Schwartz offers conventional center-left remedies to the various ills of the velvet rope economy, including tax hikes, the closing of loopholes that allow companies to evade taxes, expanded Medicaid programs, higher reimbursement rates for Medicare, more fine-tuned regulation of the airline industry. But we will still have to learn to live with segmentation. “Barring a revolution—and I’m certainly not calling for that—Velvet Ropes will not disappear,” he writes. He urges the private sector to see the merits of treating customers more equally, cheering the examples of Southwest Airlines (which does not have business or first-class cabins), the Green Bay Packers football team (which retained the egalitarian ethos of its stadium in recent renovations), and the likes of Target and Best Buy (which do not segment their customers but are still among the best-performing companies of the last 25 years). Occasionally, the reader gets a glimpse of what Schwartz deems a truly virtuous world. “The billionaire and the barista wait on the same line at Best Buy,” he suggests, joined in harmonious alliteration.

But do they really? Have they ever? In his breathless recounting of present ills, Schwartz is probably guilty of misplacing the historical emphasis. Perhaps it isn’t the current economy that is an aberration, but rather the more egalitarian economy that for a short while preceded it, one that was produced by particular material circumstances (the aftermath of World War II) and political will (the desire on both sides of the Atlantic to curb the influence of private interests over the public weal, in part to dampen the appeal of more radical, socialist politics). As he recognizes, the private firefighters who now rush to save the vineyards of Silicon Valley tycoons (while underfunded public firefighting departments molder) could be lifted straight from the eighteenth or nineteenth centuries. Schwartz never demonstrates that the velvet rope economy amounts to a change in kind, rather than just a change in degree or, worse, the logical continuation of two centuries of free-market liberalism.

Schwartz’s book might have benefited from looking beyond the United States. In Shah of Shahs, his 1982 book on Iran’s Islamic Revolution, the Polish journalist Ryszard Kapuscinski was struck by the growing gulf between Iran’s bustling, worldly cities and its poor rural areas. The country’s crisis lay in this drifting apart of two parallel worlds, an untenable divide that would always lead to instability. “As long as the son who has moved to the city visits his native village a few years later as if it were some exotic land,” he wrote, “the nation to which he belongs will never be modern.” Economists of the global south of that era traced this same phenomenon in many impoverished countries. They called it “disarticulation.” While better-educated, wealthier people in the cities benefited from access to the global economy, benighted rural areas atrophied. Inequality ballooned, and the divisions within societies grew stark.
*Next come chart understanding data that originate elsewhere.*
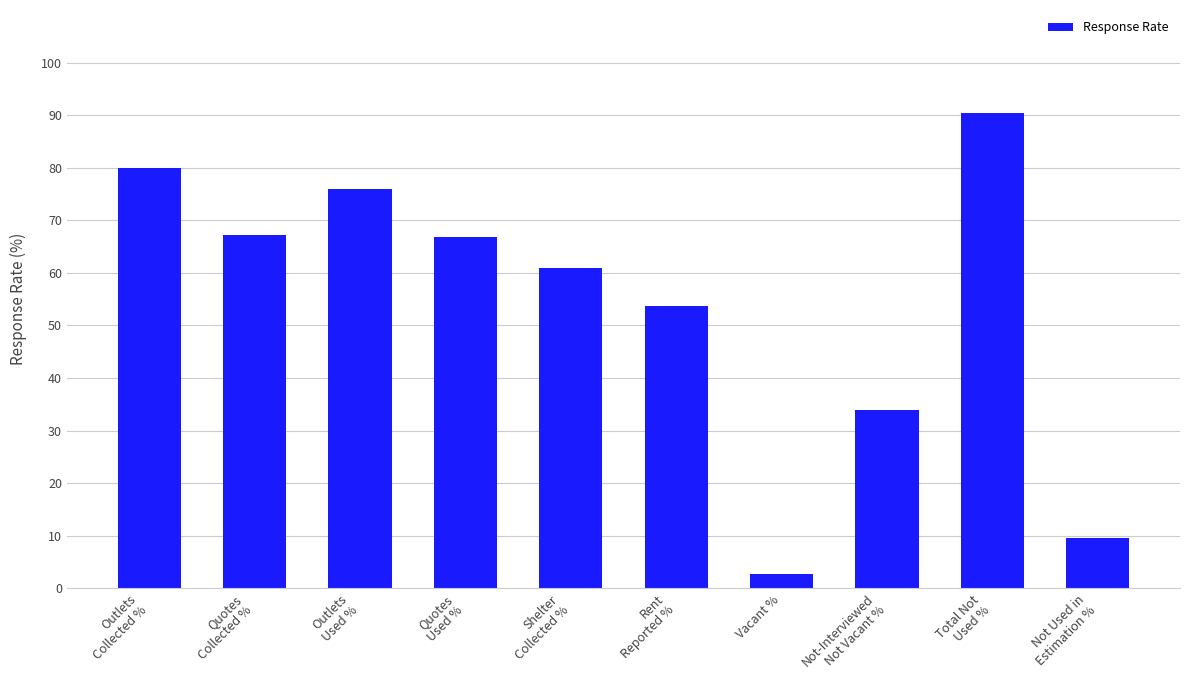

What is the smallest value displayed?

2.7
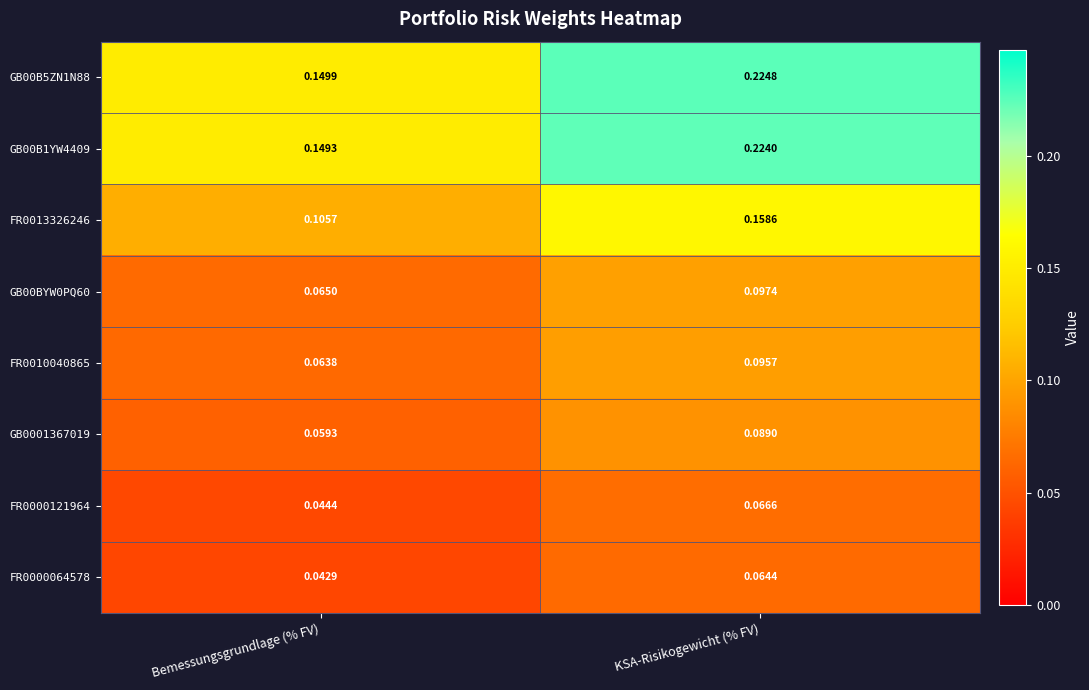

Is the value of GB0001367019 at Bemessungsgrundlage (% FV) greater than the value of GB00B1YW4409 at Bemessungsgrundlage (% FV)?

No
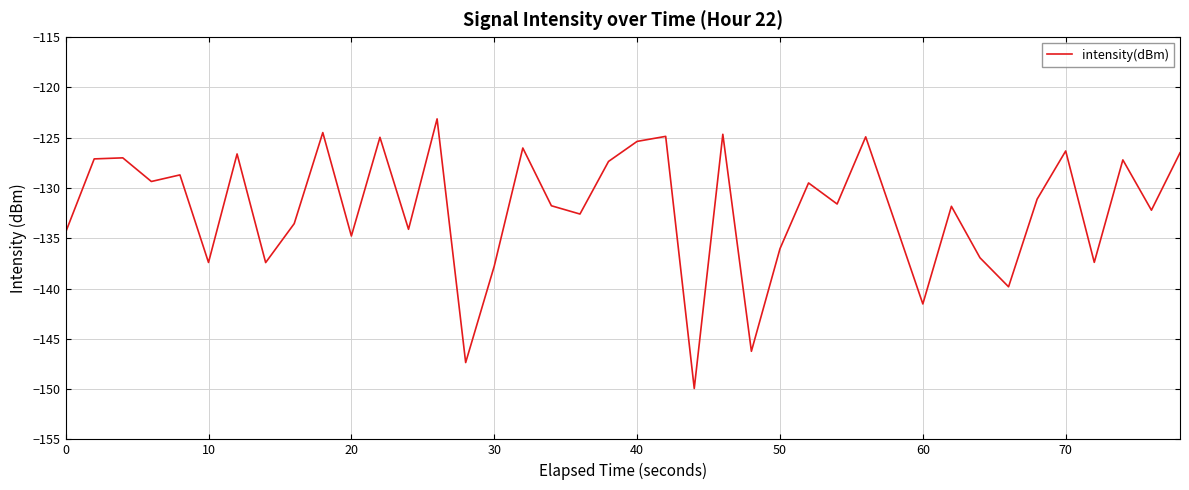

What is the greatest value displayed?

-123.1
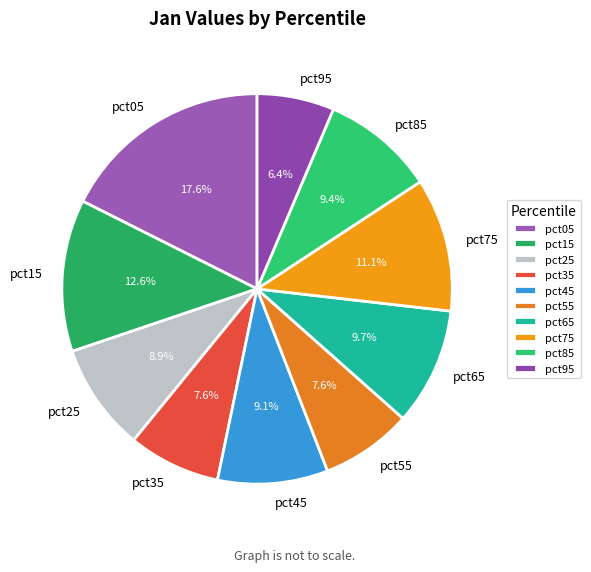

How many slices are in this pie chart?

10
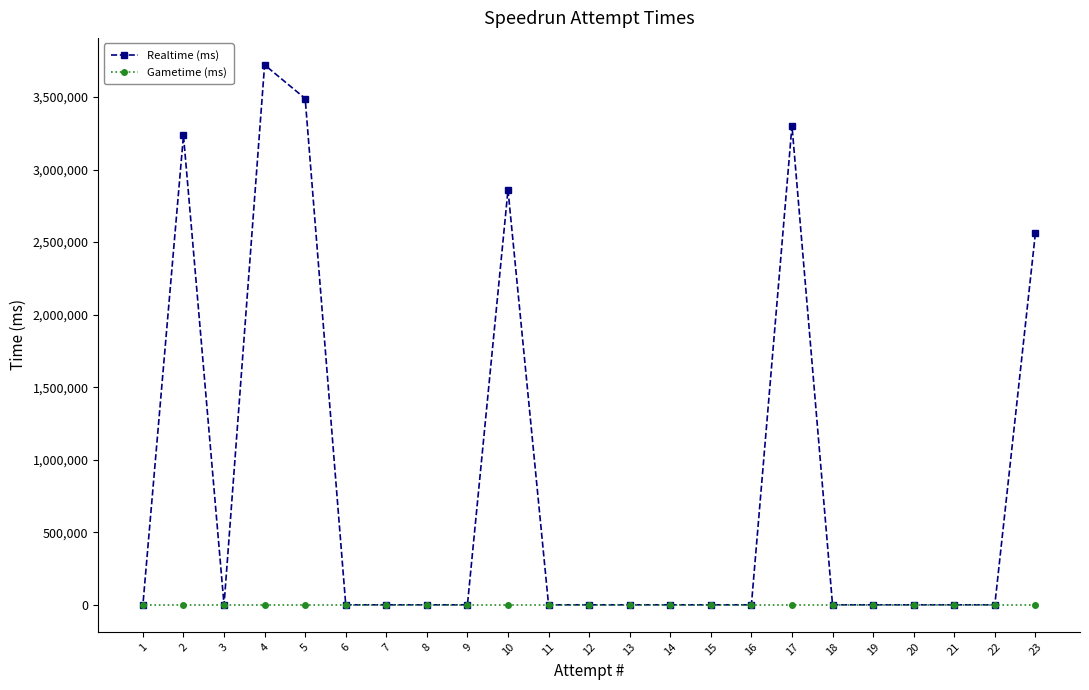

Reading left to right, transcribe all the data shown in this chart.

Realtime (ms): 1=0	2=3235261	3=0	4=3721124	5=3489375	6=0	7=0	8=0	9=0	10=2859732	11=0	12=0	13=0	14=0	15=0	16=0	17=3301947	18=0	19=0	20=0	21=0	22=0	23=2559967
Gametime (ms): 1=0	2=0	3=0	4=0	5=0	6=0	7=0	8=0	9=0	10=0	11=0	12=0	13=0	14=0	15=0	16=0	17=0	18=0	19=0	20=0	21=0	22=0	23=0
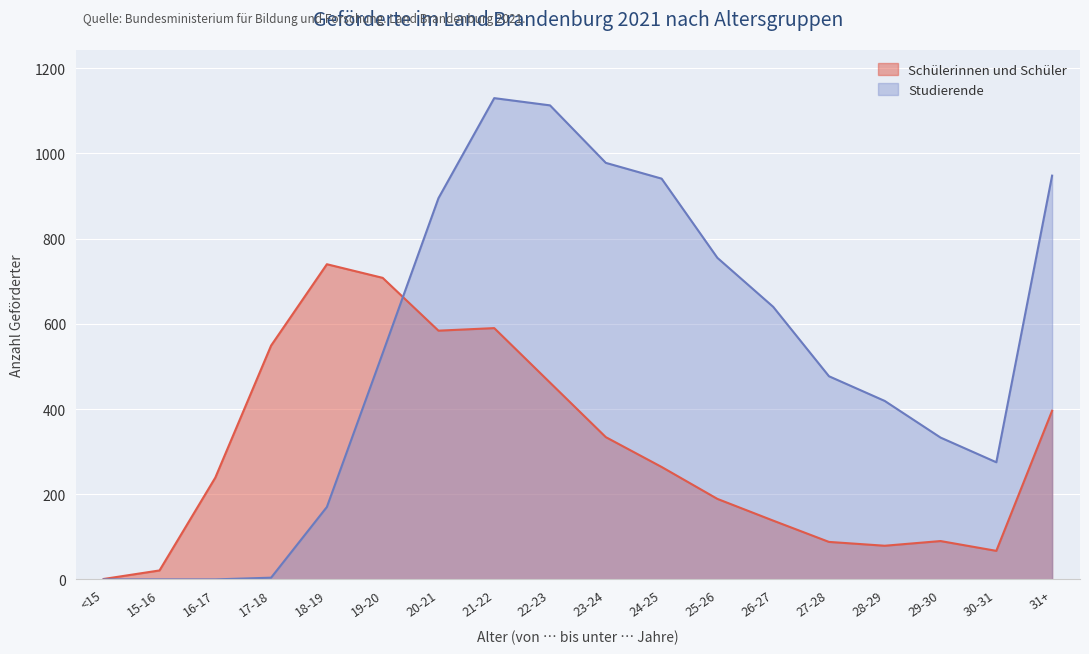

Is it true that Studierende equals 412 at <15?

False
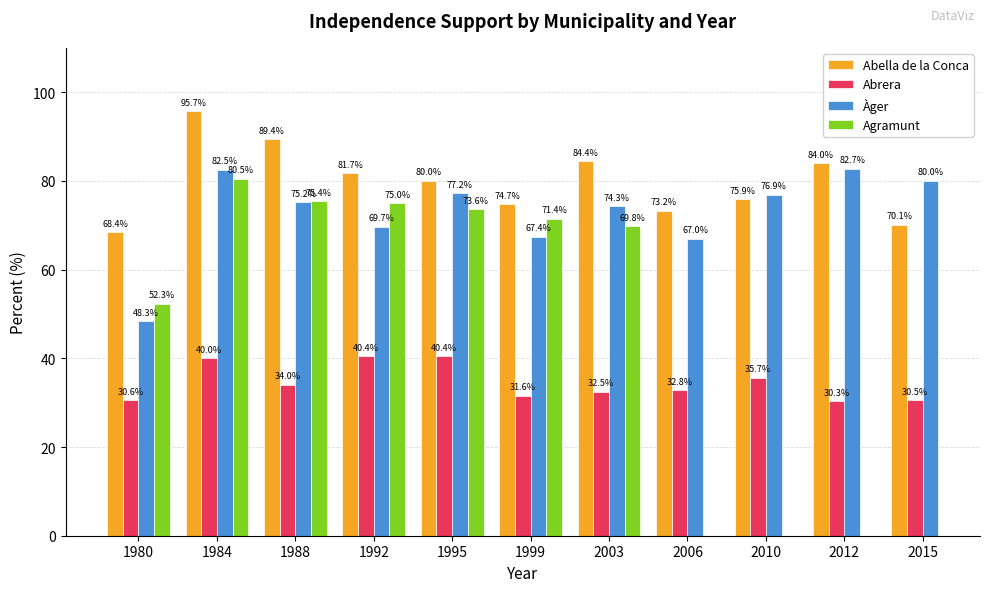

True or false: Àger has a value of 76.9 at 2010.

True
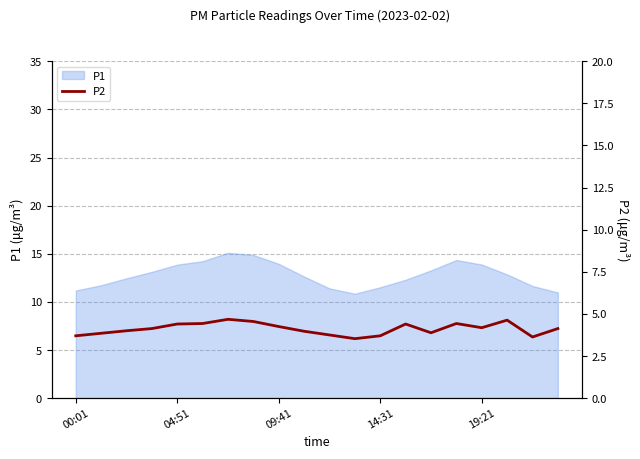

How many lines are shown in the chart?

1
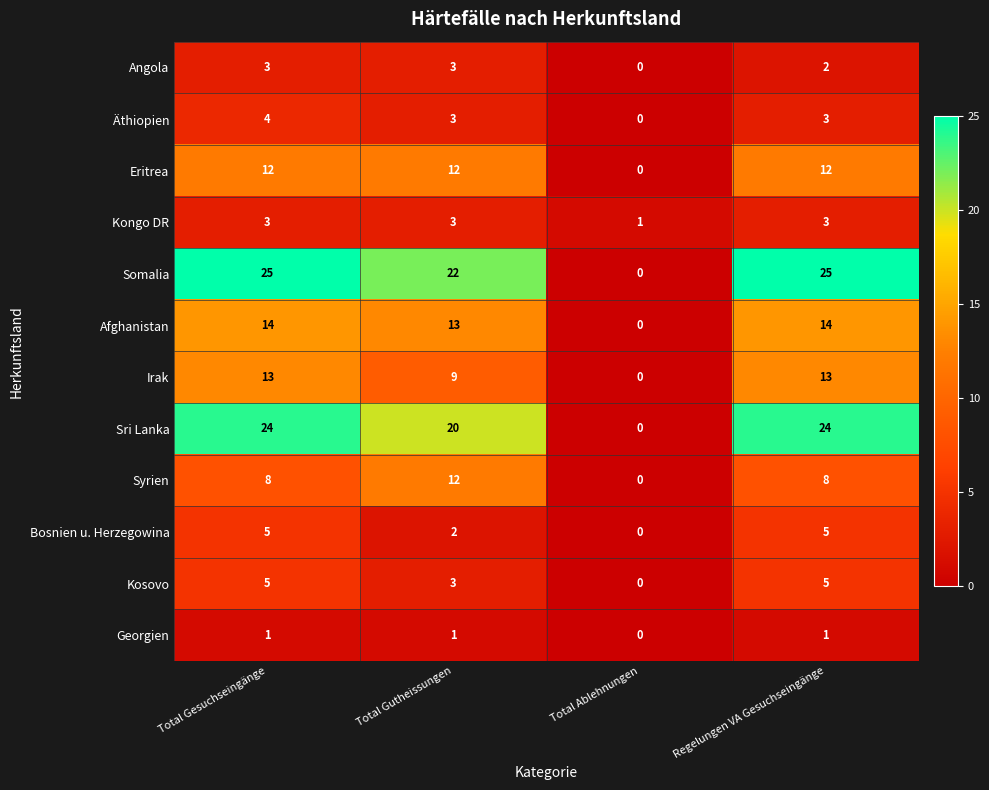

What is the average value of the Irak series?

9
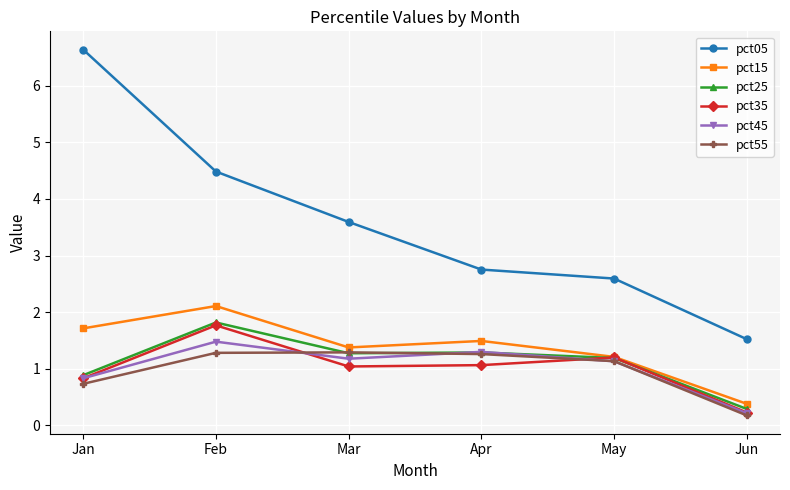

True or false: pct45 has a value of 1.3 at Apr.

True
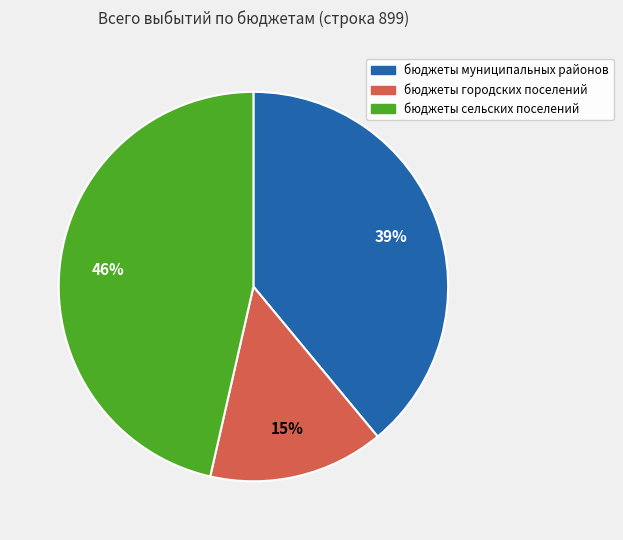

Which slice is the smallest?

бюджеты городских поселений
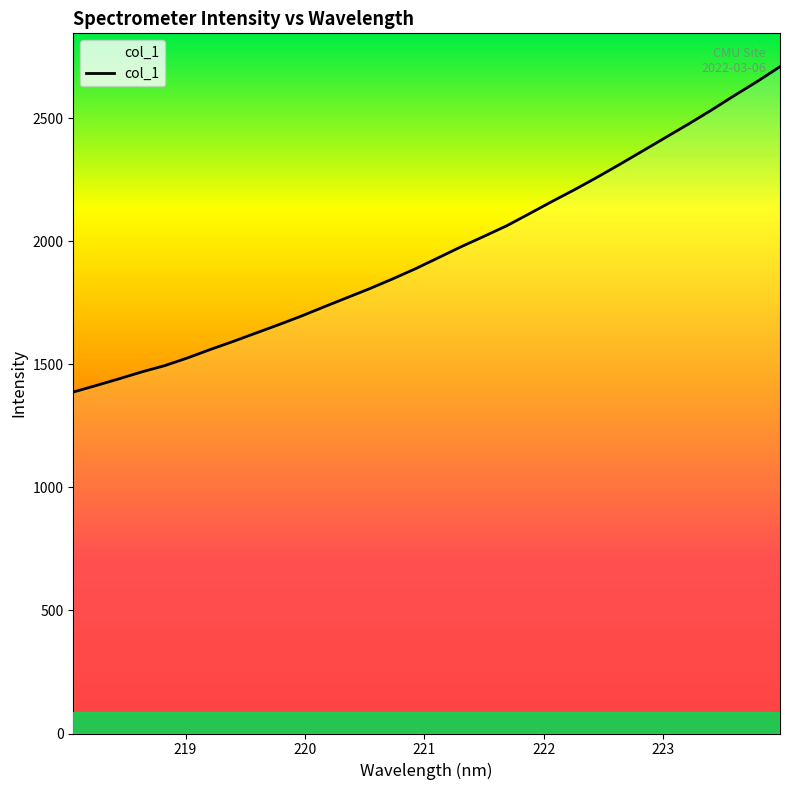

What is the difference between the maximum and minimum values?

1322.3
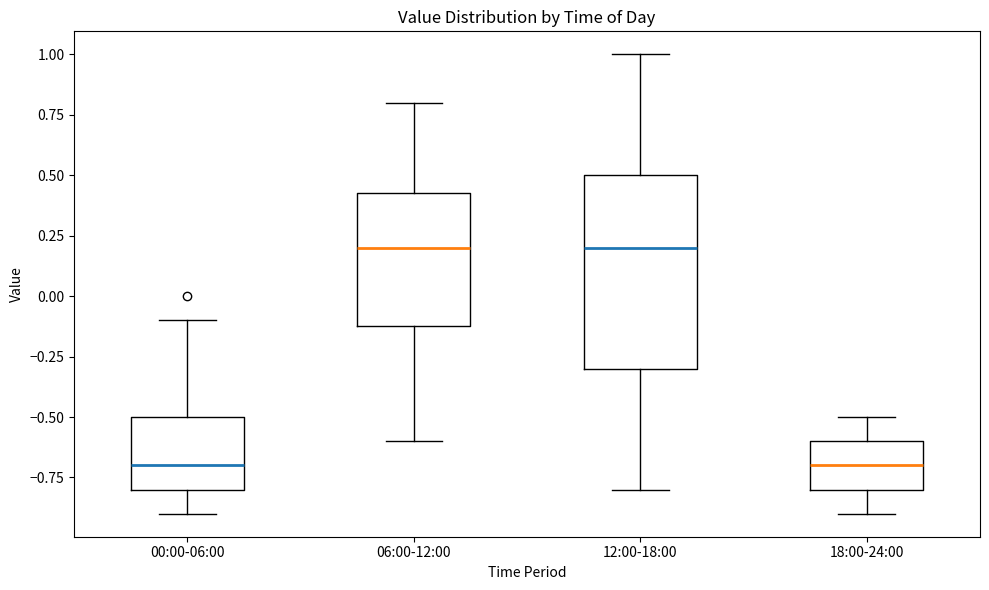

Reading left to right, transcribe this box plot: for each box, give where its median line is, the range the box spans, and where its two whiskers end, as read against the y-axis. The values are not printed on the chart, so give them approximately, as read against the axis.

00:00-06:00: median -0.70, box -0.80 to -0.50, whiskers -0.90 to -0.10
06:00-12:00: median 0.20, box -0.10 to 0.45, whiskers -0.60 to 0.80
12:00-18:00: median 0.20, box -0.30 to 0.50, whiskers -0.80 to 1.00
18:00-24:00: median -0.70, box -0.80 to -0.60, whiskers -0.90 to -0.50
Several decades later, what Schwartz offers in admirable detail is a portrait of disarticulation in the United States. What separates Americans is not just income, but whole frames of reference: Cordoned off, the wealthy live in a world apart from the less-well-off, no longer sharing the same experiences. Schwartz’s tour of the modern economy is a study of not just how the market carves consumers into separate tribal groups, but of how it can create countries within countries whose borders—however velvet—are incontrovertibly real.